Un itinerario melancólico

El siglo trágico de Max Ophöls

1 mayo, 2002 02:00

Lola Montes (1955)

La primera vez que Max Ophöls se acerca a la literatura de Arthur Schnitzler, rueda con Liebelei (1932) su primera película importante. Aquel suntuoso romance entre la hija de un modesto violinista y un teniente de la guardia imperial en la Viena de 1906 no pasó desapercibido. Sus fotogramas engendran, por primera vez, esa especie de no man’s land intemporal y poético que para un cineasta de sensibilidad renana -y no vienesa- fue siempre la capital austriaca, retratada después en sus películas posteriores como un decorado distante y propio de cuento de hadas.

El estreno de la película en Berlín coincidió con el incendio del Reichstag, y esa inequívoca provocación nazi acabó definitivamente con la carrera alemana del director, creador de origen judío que se convirtió, a partir de entonces, en un cineasta nómada y errante. Había filmado en su tierra natal tan sólo cuatro películas, preludio de una filmografía que terminaría por hacerle rodar once más en Francia, una en Italia, una producción holandesa y cuatro en Estados Unidos.

De la primera época francesa sobresale su particular reinterpretación de Goethe (la poética y muy estilizada Werther, 1938), si bien la obra más popular de aquel período (1933-1940) -casi completamente olvidado y desconocido en España- es la más espectacular, pero mucho menos interesante De Mayerling a Sarajevo (1940). Será con todo en la adversa industria americana, en la que recala desde 1941, pero donde no consigue dirigir una película hasta 1946, donde el creador de Carta de una desconocida (1948) alcance con esta elegíaca y turbulenta obra maestra su verdadera madurez.

Después vendrían dos singulares acercamientos a los contornos del cine negro (Atrapados y Almas desnudas, rodadas ambas en 1949), expresivos y reveladores mestizajes de la narrativa fílmica americana con la escritura densa y con el intenso trabajo significante sobre la puesta en escena propio de Ophöls. Obras de contornos oscuros tejidas sobre el cauce genérico del melodrama, piezas de civilizada superficie bajo la que hierven sombríos desequilibrios psicológicos y por cuyas retículas se desliza la negra y pesimista idea de América que se hizo un refinado estilista centroeuropeo que nunca se sintió cómodo en Hollywood.

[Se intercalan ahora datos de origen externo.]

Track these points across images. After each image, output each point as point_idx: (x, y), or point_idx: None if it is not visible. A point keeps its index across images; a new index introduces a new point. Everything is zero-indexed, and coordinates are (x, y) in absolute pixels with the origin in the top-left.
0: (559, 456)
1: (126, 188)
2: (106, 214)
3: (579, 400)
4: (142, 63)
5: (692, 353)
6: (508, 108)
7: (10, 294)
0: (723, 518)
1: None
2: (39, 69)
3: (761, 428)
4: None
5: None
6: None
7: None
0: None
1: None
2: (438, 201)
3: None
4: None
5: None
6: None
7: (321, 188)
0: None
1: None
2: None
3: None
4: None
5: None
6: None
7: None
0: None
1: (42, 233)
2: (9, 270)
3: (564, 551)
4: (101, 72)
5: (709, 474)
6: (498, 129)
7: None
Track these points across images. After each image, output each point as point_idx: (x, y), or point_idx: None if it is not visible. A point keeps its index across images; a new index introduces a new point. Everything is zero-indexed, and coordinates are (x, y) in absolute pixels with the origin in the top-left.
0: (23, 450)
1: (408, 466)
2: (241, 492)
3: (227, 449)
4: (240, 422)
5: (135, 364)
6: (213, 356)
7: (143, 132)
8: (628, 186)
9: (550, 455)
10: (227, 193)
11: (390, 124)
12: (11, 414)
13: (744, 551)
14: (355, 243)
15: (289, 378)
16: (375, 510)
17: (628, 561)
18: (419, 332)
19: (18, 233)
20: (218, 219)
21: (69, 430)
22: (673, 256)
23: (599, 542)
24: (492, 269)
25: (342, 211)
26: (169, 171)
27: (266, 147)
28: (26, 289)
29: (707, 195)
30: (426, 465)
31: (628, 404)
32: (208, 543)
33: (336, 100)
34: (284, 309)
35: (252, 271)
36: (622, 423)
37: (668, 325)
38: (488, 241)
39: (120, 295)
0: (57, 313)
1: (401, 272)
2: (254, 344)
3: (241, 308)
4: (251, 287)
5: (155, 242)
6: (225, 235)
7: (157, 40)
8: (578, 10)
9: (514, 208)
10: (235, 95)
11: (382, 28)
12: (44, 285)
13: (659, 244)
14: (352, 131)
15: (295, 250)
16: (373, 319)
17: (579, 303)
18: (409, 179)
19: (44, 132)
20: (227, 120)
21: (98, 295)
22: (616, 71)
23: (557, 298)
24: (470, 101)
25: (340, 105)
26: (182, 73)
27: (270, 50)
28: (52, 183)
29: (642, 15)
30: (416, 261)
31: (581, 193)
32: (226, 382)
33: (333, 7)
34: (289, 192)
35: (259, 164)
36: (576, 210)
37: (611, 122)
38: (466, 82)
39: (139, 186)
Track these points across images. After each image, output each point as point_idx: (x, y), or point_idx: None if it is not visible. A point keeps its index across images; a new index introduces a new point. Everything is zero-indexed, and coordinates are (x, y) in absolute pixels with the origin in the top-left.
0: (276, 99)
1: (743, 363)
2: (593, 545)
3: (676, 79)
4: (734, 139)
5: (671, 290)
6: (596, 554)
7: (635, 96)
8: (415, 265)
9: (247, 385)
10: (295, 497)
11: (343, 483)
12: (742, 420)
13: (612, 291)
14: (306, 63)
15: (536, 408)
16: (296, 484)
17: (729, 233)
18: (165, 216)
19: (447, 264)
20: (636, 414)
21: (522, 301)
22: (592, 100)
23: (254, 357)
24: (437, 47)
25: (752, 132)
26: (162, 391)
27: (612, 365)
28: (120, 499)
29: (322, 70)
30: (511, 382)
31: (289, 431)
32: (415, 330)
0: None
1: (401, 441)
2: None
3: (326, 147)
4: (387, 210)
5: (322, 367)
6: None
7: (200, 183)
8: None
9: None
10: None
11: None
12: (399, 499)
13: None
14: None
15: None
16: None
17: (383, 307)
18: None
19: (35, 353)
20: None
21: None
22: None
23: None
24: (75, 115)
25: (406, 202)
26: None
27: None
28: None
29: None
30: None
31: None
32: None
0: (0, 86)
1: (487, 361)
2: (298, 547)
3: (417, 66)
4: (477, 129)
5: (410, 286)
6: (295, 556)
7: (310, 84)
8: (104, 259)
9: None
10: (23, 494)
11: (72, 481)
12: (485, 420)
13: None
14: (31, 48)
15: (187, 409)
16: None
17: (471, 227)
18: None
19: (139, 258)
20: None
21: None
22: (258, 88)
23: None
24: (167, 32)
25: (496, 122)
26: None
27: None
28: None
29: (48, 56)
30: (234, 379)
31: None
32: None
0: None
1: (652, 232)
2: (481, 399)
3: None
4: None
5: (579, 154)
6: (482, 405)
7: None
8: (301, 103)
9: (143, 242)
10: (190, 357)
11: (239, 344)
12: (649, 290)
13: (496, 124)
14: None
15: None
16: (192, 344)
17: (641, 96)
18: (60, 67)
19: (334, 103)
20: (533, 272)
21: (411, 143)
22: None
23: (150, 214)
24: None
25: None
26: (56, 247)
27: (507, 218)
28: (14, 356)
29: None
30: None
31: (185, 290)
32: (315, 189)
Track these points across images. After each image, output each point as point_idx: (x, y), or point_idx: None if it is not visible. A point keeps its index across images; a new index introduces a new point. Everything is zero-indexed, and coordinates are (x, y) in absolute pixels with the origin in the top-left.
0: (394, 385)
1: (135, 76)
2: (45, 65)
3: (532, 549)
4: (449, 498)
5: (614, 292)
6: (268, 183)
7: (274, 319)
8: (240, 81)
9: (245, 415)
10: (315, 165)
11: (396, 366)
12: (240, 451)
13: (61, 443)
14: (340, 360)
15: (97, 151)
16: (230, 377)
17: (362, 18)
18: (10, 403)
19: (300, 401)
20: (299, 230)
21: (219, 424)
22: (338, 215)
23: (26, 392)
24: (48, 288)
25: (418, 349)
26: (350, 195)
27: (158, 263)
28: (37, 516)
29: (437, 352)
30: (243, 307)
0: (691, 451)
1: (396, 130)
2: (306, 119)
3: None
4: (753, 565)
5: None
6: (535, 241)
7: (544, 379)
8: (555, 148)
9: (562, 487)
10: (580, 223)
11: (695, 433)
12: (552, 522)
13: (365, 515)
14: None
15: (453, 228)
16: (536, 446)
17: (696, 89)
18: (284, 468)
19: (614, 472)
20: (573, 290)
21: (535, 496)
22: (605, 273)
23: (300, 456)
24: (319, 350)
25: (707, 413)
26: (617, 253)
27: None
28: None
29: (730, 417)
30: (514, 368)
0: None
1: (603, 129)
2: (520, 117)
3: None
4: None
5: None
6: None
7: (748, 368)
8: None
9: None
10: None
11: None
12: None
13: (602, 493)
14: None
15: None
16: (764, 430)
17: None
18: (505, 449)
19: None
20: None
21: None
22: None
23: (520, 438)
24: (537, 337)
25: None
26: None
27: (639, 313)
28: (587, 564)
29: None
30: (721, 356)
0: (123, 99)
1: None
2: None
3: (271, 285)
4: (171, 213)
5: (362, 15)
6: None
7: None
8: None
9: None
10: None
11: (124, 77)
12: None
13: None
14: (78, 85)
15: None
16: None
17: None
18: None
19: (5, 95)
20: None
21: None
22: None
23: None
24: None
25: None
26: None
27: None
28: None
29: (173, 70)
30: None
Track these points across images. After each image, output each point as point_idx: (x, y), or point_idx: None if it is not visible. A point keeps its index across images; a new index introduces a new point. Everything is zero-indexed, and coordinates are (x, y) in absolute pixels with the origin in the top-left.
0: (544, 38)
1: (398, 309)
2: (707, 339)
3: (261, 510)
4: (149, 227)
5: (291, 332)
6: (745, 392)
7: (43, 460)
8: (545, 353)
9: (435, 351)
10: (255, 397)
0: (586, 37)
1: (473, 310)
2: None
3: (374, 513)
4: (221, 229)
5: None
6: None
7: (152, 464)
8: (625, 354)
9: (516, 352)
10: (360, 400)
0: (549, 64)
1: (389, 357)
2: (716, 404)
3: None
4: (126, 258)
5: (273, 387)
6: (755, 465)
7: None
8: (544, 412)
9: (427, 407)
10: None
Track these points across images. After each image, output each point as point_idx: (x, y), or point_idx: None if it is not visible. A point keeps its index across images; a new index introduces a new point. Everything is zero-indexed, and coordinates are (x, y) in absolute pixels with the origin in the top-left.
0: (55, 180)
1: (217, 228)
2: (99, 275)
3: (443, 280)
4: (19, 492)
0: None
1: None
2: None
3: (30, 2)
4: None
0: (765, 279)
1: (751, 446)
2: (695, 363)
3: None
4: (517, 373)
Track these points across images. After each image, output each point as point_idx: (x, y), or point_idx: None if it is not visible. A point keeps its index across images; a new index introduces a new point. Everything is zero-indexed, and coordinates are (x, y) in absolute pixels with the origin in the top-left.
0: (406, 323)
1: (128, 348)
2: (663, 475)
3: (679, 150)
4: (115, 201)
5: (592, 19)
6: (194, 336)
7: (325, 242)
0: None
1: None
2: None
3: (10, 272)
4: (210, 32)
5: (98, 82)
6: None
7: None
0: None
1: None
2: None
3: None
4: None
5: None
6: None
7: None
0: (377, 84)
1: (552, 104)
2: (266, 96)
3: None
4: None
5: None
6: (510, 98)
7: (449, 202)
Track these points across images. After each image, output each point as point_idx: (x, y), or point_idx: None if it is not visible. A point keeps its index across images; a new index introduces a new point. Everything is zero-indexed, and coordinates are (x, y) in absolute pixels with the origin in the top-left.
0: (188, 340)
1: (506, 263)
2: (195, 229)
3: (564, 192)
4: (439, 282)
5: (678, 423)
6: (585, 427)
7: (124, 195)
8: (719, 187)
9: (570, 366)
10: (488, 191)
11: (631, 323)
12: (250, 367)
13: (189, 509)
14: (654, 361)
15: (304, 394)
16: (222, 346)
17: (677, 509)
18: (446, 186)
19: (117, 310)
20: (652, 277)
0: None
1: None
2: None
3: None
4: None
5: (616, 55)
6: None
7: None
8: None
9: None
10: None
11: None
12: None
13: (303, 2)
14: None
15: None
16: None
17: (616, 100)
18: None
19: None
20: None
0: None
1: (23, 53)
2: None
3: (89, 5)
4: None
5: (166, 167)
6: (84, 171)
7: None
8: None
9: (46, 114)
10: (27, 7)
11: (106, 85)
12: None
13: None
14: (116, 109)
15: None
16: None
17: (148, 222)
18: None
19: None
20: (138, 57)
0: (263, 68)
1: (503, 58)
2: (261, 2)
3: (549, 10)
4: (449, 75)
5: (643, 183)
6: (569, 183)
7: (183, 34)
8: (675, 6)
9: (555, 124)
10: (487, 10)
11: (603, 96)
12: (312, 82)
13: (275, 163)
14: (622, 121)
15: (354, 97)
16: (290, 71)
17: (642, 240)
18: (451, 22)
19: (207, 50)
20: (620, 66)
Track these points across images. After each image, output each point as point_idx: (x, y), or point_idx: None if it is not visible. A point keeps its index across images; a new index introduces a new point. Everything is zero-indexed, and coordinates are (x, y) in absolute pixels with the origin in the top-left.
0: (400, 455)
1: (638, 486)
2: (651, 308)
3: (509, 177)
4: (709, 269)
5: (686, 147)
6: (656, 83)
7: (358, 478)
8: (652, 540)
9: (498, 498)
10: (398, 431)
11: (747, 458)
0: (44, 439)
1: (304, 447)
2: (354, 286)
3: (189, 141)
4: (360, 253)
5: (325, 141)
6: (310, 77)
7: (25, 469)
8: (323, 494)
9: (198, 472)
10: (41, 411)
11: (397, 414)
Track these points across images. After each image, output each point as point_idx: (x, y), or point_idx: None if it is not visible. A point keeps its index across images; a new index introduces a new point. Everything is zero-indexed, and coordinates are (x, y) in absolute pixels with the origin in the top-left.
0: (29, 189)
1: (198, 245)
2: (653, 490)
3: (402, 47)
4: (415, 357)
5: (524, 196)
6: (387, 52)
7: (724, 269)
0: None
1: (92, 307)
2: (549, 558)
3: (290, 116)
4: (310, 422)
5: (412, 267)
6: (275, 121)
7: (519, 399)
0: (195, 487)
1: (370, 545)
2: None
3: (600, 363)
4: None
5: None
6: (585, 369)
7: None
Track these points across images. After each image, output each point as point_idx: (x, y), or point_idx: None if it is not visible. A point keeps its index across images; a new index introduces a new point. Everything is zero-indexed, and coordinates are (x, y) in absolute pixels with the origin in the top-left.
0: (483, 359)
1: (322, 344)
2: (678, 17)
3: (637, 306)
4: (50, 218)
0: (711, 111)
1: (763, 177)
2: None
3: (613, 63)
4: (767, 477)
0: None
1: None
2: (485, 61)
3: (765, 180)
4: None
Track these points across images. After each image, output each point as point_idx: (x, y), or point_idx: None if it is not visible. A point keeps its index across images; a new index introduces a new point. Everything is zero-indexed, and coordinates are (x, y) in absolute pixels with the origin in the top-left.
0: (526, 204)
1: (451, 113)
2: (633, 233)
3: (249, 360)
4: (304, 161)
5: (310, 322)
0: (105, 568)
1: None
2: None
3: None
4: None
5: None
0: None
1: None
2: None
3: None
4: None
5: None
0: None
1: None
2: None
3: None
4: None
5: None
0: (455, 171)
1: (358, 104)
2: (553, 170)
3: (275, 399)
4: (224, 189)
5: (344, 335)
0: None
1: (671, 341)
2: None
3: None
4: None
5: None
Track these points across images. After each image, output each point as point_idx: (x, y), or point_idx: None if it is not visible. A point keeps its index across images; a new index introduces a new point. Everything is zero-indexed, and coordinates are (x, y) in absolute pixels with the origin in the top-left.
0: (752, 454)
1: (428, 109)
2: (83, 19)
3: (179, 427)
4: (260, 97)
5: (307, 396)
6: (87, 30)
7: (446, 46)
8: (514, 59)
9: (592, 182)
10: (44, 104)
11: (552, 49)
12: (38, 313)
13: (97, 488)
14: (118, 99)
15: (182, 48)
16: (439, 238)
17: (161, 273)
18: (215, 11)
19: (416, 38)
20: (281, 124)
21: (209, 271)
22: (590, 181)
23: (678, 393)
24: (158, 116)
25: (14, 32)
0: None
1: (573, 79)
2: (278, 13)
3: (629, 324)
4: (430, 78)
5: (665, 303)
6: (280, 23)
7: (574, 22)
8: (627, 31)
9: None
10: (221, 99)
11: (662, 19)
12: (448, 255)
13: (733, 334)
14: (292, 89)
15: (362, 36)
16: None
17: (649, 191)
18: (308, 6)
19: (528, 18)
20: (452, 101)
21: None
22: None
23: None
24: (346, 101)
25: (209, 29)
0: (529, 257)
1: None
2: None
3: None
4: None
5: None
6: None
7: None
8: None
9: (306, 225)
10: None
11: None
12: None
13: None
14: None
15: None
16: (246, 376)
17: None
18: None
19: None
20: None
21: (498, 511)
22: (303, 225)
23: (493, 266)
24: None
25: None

De regreso a Francia, a Schnitzler y a Viena, Max Ophöls se sumerge después con La Ronde (1950) en la más ritualizada de sus indagaciones en la fugacidad inaprehensible del tiempo y del sentimiento amoroso. Verdadero rondó de formas ingrávidas y aéreas, conducido por un demiurgo que expresa la circulación del deseo, la pieza que cierra el círculo abierto con Liebelei abre, a su vez, el tramo final de una obra que alcanza luego, con las sucesivas Le Plaisir (1951), Madame De... (1953) y Lola Montes (1955), la cima de su maestría.

Se completa así un itinerario que termina de perfilar la visualización litúrgica y manierista -sobre todo en lo que atañe a su hermosísimo, pero truncado canto del cisne- de un universo lírico preñado de melancolía, elegía ensoñadora, frecuentemente trágica y sólo engañosamente mundana, de un mundo imposible que Max Ophöls pensaba y filmaba desde la plena conciencia de haberlo perdido para siempre.